**Aim of the exercise:** Everything in the data except the pictures belongs in your answer, copied exactly.

**Stored data:**
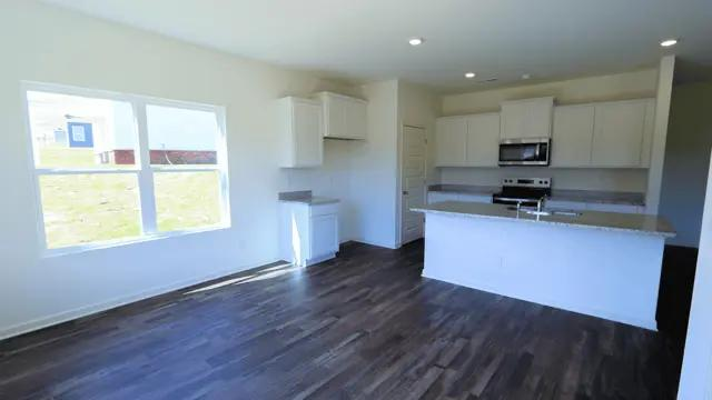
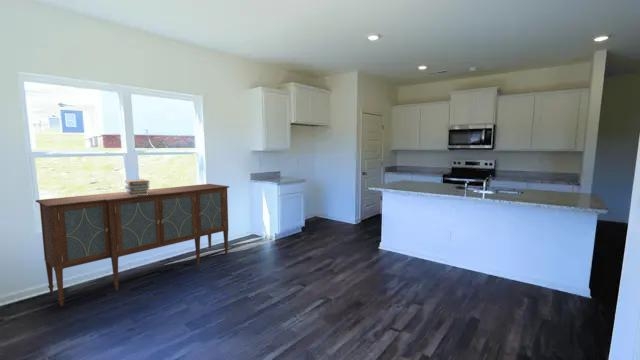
+ sideboard [35,183,230,307]
+ book stack [123,178,151,196]
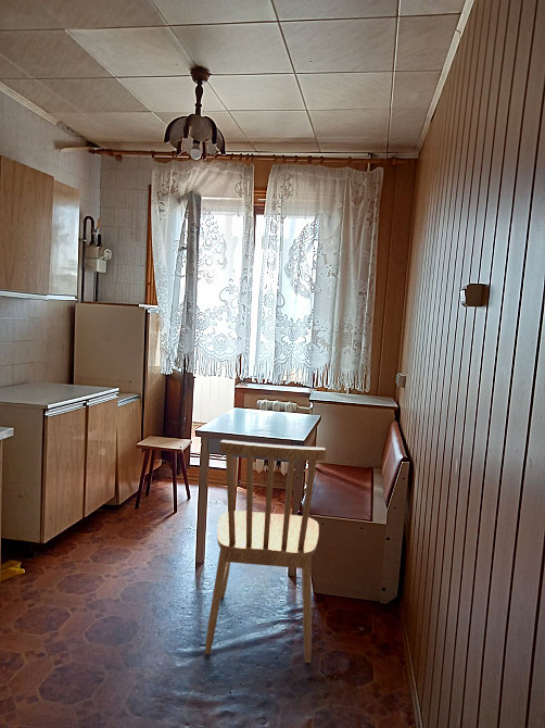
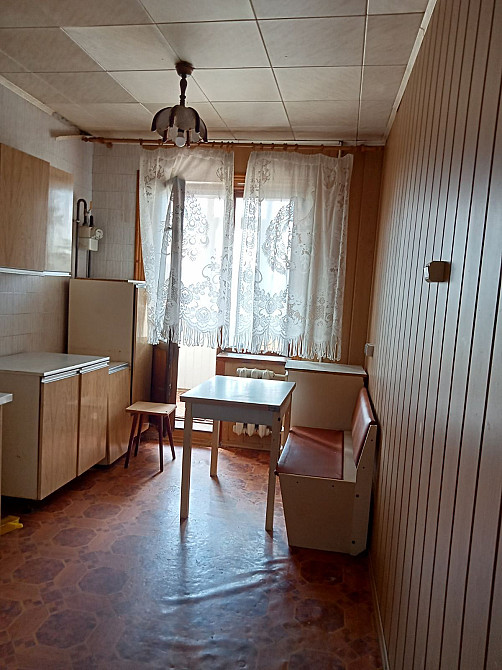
- dining chair [204,439,327,664]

**Your solution:**
+ sideboard [35,183,230,307]
+ book stack [123,178,151,196]
- dining chair [204,439,327,664]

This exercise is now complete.